Protein belongs to a class of nutrients called macronutrients. At 4 calories per gram, protein serves as a significant source of energy. The protein in your child’s diet also performs several other important functions. In order to ensure that your child stays healthy, it is important to provide adequate amounts of protein each day.
Functions of Protein
Protein is a major component of your muscles, organs and skin. The protein in your diet also helps your body repair cells and make new cells. This is especially important for children, because children are constantly going through periods of growth and development. Protein also allows for proper wound healing and helps the body maintain fluid and acid-base balance.
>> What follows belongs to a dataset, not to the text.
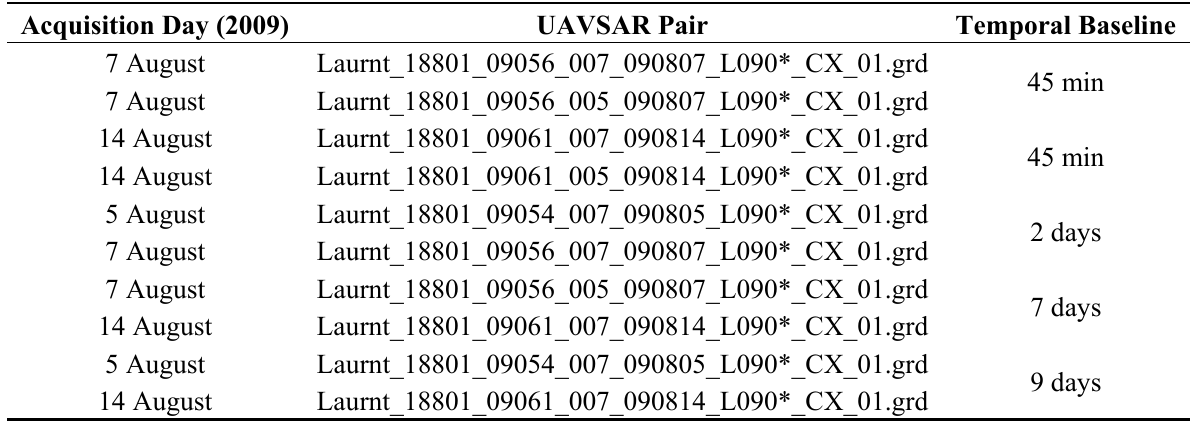
Table 1. List of zero baseline UAVSAR coherence pairs. The star (*) represents the polarization channel. Both HH and HV pairs were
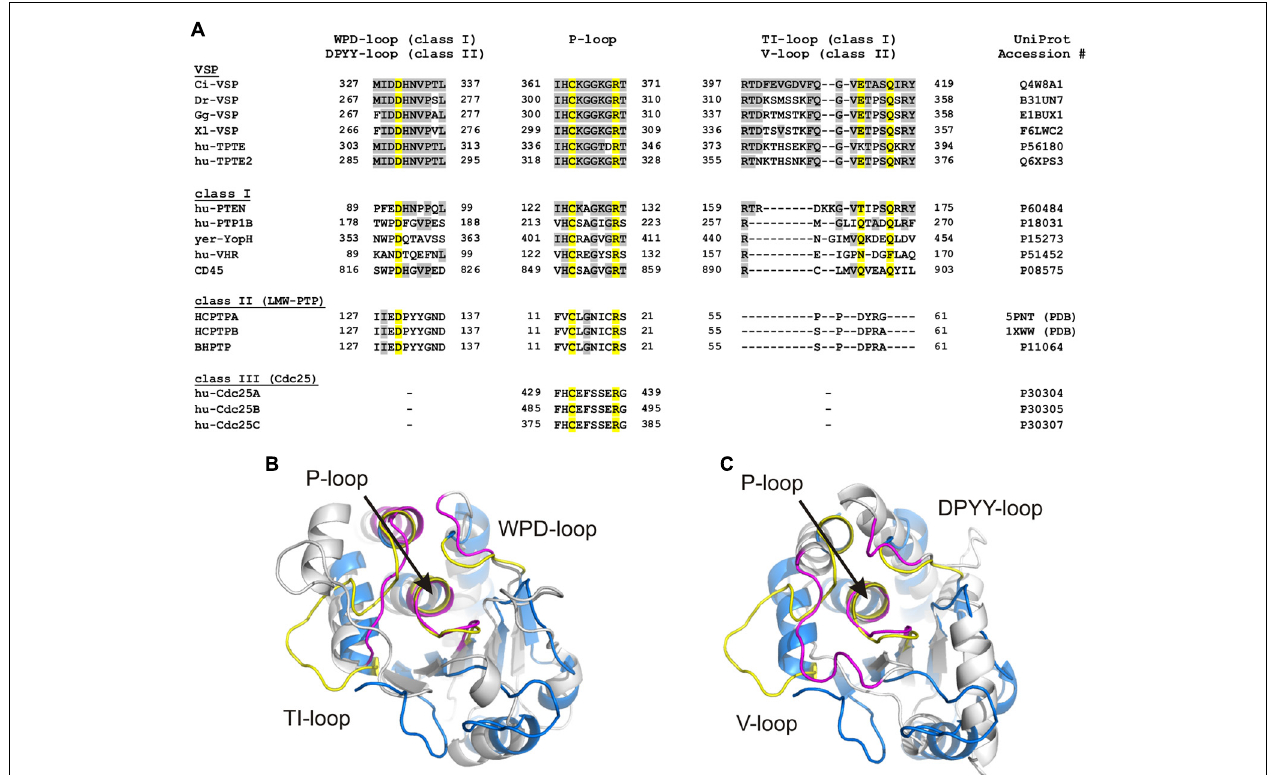
FIGURE 3 | Loop regions determine the conformation of the substrate binding pocket in cysteine-based PTPs. (A) Sequence alignment of the three loops which specify the conformation of the substrate binding pocket. The P-loop contains the highly conserved CX 5 R motif that serves as active site. The WPD-/DPYY- and the TI-/V-loops form the side walls of the substrate binding pocket in class I and II PTPs. Because class III PTPs lack the two latter loops, no sequence alignment could be performed for these regions. Amino acids identified as identical to Ci-VSP are marked in gray. Yellow colored residues are crucial for catalysis and widely conserved among PTPs. UniProt accession numbers are indicated for all sequences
Protein recommendations differ based on your child’s age. Healthy toddlers between the ages of 1 and 3 need 0.55 grams of protein per pound of body weight. For a toddler weighing 30 pounds this translates to 16.5 grams of protein per day. As a child increases in age, protein needs decrease. Children between 4 and 6 need 0.5 grams of protein per pound of body weight so a 45-pound 5-year-old requires 22.5 grams of protein. Children between 7 and 14 require 0.45 grams of protein per body weight. For a 12-year-old weighing 90 pounds, this translates to 40.5 grams of protein daily.
Types of Protein
Proteins are made up of substances called amino acids. Of the 22 total amino acids, nine of them are essential, which means you must obtain them through your diet because your body cannot make them. Protein is divided into two types based on its amino acid sequence: complete and incomplete. Complete proteins contain all of the essential amino acids as well as some of the nonessential amino acids. Incomplete proteins are missing one or more of the essential amino acids.
It is important that the protein in your child’s diet provide all of the essential amino acids. Animal proteins, like meat, eggs, dairy, are considered complete proteins. If your child consumes these protein sources regularly, he will consume all of the amino acids. Some plant foods -- such as hemp seeds, soy and quinoa -- also contain complete protein.
In general, plant proteins, such as nuts, beans, rice and whole grains, are classified as incomplete proteins. While these proteins do not provide all of the essential amino acids, eating two incomplete proteins together or in the course of a day, such as peanut butter and whole grain bread, can create a complete protein. This is called protein combining.